PROVIDED TEXT ->
Posted by John Donovan:

19 May 2023

Shell, the paragon of corporate responsibility, finds itself in the midst of an investor rebellion because of baseless claims that it is scaling back its bold plans to achieve net zero targets.

The noble Universities Superannuation Scheme (USS), Britain’s preeminent private pension fund, has vowed to vote against the re-election of the illustrious Sir Andrew Mackenzie as chairman. Why, you may ask? Well, apparently the audacious accusation is that Shell is not doing enough to reduce its carbon footprint. How dare they besmirch Shell’s good name?

Now, brace yourself for the shocking revelation: this pension fund holds less than 0.1% of Shell’s shares! Can you believe the audacity of these self-proclaimed paragons of virtue?

But that’s not all! In an astonishing turn of events, the eminent Church of England has decided to join the chorus of righteous indignation. They plan to remove Sir Andrew and the company’s chief executive from their lofty positions. Why, you ask? Apparently, the Church, with its omniscient powers, is concerned that Shell has deviated from its impeccable promise to switch to clean power. How could they? Indeed the Ukraine war and the skyrocketing pesky oil and gas prices are nothing but excuses!

The USS spokesperson added, “While Shell’s audacious target for 2035 does align with a meagre 2C pathway, we are dismayed by the company’s lack of transparency in demonstrating how they will achieve it. And what about their continued investment in new oil and gas production? It is clear that Shell prioritizes fleeting gains over illustrious long-term goals. Such behaviour is truly appalling to us, a responsible and long-term investor looking to secure pensions until the end of time.”

Meanwhile, in a riveting twist, rival energy company BP faced a minuscule investor revolt last month. Astonishingly, investors holding a mere 16% of the company’s shares supported a motion to impose stricter climate targets. How dare they challenge these benevolent corporations?

TASKS TO CARRY OUT ->
(a) According to the post on Shell's investor rebellion, what share of Shell's stock does the Universities Superannuation Scheme hold?
(b) Write a continuation of the post on Shell's investor rebellion, starting after its final sentence.

LISTED RECORDS ->
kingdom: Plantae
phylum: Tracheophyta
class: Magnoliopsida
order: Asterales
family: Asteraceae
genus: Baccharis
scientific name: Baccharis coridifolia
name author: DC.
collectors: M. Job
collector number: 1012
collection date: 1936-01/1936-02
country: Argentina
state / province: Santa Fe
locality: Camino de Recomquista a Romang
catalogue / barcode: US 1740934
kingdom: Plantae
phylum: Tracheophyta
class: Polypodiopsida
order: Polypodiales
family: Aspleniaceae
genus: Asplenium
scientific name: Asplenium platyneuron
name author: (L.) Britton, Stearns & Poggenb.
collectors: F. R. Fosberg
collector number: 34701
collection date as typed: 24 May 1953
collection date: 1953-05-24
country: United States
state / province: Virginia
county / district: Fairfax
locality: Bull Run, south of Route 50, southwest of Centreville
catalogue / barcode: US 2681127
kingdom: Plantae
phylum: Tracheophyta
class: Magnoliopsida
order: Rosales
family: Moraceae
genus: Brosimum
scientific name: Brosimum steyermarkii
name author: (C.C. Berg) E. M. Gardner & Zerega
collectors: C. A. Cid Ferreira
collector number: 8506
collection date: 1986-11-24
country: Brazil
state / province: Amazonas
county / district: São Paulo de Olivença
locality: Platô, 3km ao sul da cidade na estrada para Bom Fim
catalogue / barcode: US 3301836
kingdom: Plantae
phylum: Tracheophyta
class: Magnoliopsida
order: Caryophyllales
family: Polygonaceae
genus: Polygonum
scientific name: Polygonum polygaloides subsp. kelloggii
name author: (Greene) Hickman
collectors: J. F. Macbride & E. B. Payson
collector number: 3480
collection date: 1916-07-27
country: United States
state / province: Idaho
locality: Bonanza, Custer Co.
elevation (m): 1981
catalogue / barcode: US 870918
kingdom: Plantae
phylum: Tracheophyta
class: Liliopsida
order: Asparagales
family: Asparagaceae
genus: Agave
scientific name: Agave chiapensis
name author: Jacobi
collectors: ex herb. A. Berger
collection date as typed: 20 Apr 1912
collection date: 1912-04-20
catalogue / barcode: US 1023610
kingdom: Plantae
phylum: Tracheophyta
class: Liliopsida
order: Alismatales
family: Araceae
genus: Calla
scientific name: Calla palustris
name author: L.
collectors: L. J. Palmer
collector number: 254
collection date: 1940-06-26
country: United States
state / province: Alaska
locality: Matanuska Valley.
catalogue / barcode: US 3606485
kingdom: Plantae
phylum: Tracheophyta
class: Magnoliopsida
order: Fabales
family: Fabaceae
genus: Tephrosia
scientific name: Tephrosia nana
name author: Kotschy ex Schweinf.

RESPONSES BY TASK ->
(a) Less than 0.1% of Shell's shares.

(b)
In response to these unjust accusations, a Shell spokesperson boldly declared, “We vehemently disagree with these organizations that have the audacity to recommend voting against the re-election of our esteemed board members. Our strategy remains steadfast and unwavering – to become a net-zero emissions energy company by the distant year of 2050 or perhaps even sooner. Moreover, in the last year, we have magnanimously invested in low-carbon energy and made astonishingly good progress towards our emissions reduction targets.”

Let us bask in the glory of Shell’s self-proclaimed magnanimity! For they have set a target to reduce their own emissions by a generous 50% by the year 2030, and they have astoundingly announced that they are already more than halfway towards achieving this goal. Truly, their modesty knows no bounds.

Shell management has a track record of putting profits first, before any other consideration, including the health and safety of its own employees. In other words, money before ethics. This is after all the company that financially supported Hitler and the Nazis. Google “Shell Nazi History”.

Shell is invited to point out for correction any factual inaccuracies and supply closing comments for publication as part of this article on an unedited basis.